Beet necrotic yellow vein virus (BNYVV) is an economically important pathogen of sugar beet and has been found worldwide, probably as the result of recent worldwide spread. The BNYVV genome consists of four or five RNA components. Here, we report analysis of sequence variation in the RNA3-p25, RNA4-p31, RNA2-CP, and RNA5-p26 genes of 73 worldwide isolates. The RNA3-p25 gene encodes virulence and avirulence factors. These four sets of gene sequences each fell into two to four groups, of which the three groups of p25 formed eight subgroups with different geographical distributions. Each of these subgroup isolates (strains) could have arisen from four original BNYVV population and their mixed infections. The genetic diversity for BNYVV was relatively small. Selection pressure varied greatly depending on the BNYVV gene and geographical location. Isolates of the Italy strain, in which p25 was subject to the strongest positive selection, were able to overcome the Rz1-host resistance gene to differing degrees, whereas other geographically limited strains could not. Resistance-breaking variants were generated by p25 amino acid changes at positions 67 and 68. Our studies suggest that BNYVV originally evolved in East Asia and has recently become a pathogen of cultivated sugar beet followed by the emergence of new resistance-breaking variants.

Identification of amino acids of the beet necrotic yellow vein virus p25 protein required for induction of the resistance response in leaves of Beta vulgaris plants.

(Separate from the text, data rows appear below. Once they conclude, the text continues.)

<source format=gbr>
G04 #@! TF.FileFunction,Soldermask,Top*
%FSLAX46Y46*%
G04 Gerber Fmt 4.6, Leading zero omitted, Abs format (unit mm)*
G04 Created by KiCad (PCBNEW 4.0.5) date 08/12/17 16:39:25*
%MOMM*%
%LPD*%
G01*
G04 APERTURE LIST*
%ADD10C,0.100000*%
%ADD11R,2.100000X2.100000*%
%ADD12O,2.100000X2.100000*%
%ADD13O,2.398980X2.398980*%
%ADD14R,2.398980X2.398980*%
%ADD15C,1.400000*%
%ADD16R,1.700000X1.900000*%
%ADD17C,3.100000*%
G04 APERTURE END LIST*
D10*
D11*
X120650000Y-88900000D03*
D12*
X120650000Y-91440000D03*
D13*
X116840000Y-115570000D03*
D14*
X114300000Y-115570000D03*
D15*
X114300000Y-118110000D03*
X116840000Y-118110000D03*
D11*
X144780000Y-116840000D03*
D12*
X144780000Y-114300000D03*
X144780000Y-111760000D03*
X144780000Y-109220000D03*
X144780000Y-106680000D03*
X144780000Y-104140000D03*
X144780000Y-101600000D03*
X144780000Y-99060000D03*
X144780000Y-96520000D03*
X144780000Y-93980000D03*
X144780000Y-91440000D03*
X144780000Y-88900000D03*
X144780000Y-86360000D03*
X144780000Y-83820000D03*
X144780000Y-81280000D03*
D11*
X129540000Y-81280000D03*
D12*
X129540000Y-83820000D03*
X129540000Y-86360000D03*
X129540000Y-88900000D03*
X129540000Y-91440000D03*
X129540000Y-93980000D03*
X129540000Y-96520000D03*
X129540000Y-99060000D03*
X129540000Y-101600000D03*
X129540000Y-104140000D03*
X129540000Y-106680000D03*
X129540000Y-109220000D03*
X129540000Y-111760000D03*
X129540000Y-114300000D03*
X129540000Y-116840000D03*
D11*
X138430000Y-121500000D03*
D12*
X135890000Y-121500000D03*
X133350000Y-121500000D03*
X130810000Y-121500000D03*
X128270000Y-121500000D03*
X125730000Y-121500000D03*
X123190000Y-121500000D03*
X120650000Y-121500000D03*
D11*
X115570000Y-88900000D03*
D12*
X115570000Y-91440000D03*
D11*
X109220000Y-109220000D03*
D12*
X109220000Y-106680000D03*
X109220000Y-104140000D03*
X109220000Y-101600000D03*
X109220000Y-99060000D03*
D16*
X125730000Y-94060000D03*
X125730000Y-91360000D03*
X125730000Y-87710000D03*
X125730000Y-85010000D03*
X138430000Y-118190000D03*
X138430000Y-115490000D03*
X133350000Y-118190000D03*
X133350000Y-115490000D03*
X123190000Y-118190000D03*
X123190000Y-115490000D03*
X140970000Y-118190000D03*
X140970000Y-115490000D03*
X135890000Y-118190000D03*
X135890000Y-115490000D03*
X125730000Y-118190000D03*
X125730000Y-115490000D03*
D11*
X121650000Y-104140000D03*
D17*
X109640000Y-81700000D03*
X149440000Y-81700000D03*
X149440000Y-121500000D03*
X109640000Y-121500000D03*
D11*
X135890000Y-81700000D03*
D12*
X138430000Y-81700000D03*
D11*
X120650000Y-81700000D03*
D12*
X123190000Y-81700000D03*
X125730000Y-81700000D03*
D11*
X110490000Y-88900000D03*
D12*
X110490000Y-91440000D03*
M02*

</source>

The RNA3-encoded p25 protein of beet necrotic yellow vein virus (BNYVV) is responsible for the production of rhizomania symptoms of sugar beet roots (Beta vulgaris subsp. vulgaris). Here, it was found that the presence of the p25 protein is also associated with the resistance response in rub-inoculated leaves of sugar beet and wild beet (Beta vulgaris subsp. maritima) plants. The resistance phenotype displayed a range of symptoms from no visible lesions to necrotic or greyish lesions at the inoculation site, and only very low levels of virus and viral RNA accumulated. The susceptible phenotype showed large, bright yellow lesions and developed high levels of virus accumulation. In roots after Polymyxa betae vector inoculation, however, no drastic differences in virus and viral RNA accumulation levels were found between plants with susceptible and resistant phenotypes, except at an early stage of infection. There was a genotype-specific interaction between BNYVV strains and two selected wild beet lines (MR1 and MR2) and sugar beet cultivars. Sequence analysis of natural BNYVV isolates and site-directed mutagenesis of the p25 protein revealed that 3 aa residues at positions 68, 70 and 179 are important in determining the resistance phenotype, and that host-genotype specificity is controlled by single amino acid changes at position 68. The mechanism of the occurrence of resistance-breaking BNYVV strains is discussed.

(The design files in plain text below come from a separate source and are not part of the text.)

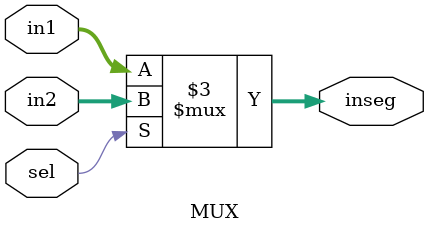
<source format=v>
module MUX(input [6:0]in1, in2, input sel , output reg [6:0] inseg );

always @(in1,in2,sel) begin
if(sel)
inseg = in2;
else
inseg = in1;
end
endmodule
</source>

RNA4-encoded p31 of beet necrotic yellow vein virus is involved in efficient vector transmission, symptom severity and silencing suppression in roots.

RNA3 and RNA4 of beet necrotic yellow vein virus (BNYVV) are not essential for virus multiplication, but are associated with vector-mediated infection and disease development in sugar beet roots. Here, a unique role for RNA4 in virus transmission, virulence and RNA silencing suppression was demonstrated. Mutagenic analysis revealed that the RNA4-encoded p31 open reading frame (ORF) was involved in efficient vector transmission and slight enhancement of symptom expression in some Beta species. No effects of RNA4 on virus accumulation in infected tissue were observed. Furthermore, the p31 ORF was involved in the induction of severe symptoms by BNYVV in Nicotiana benthamiana plants without affecting viral RNA accumulation. In contrast, RNA3-encoded p25, previously identified as a major contributor to symptom induction in sugar beet, had no such effect on N. benthamiana. In two different silencing suppression assays, neither p31 nor p25 was able to suppress RNA silencing in leaves, but the presence of p31 enhanced a silencing suppressor activity in roots without alteration in viral RNA accumulation. Thus, BNYVV p31 plays a multifunctional role in efficient vector transmission, enhanced symptom expression and root-specific silencing suppression.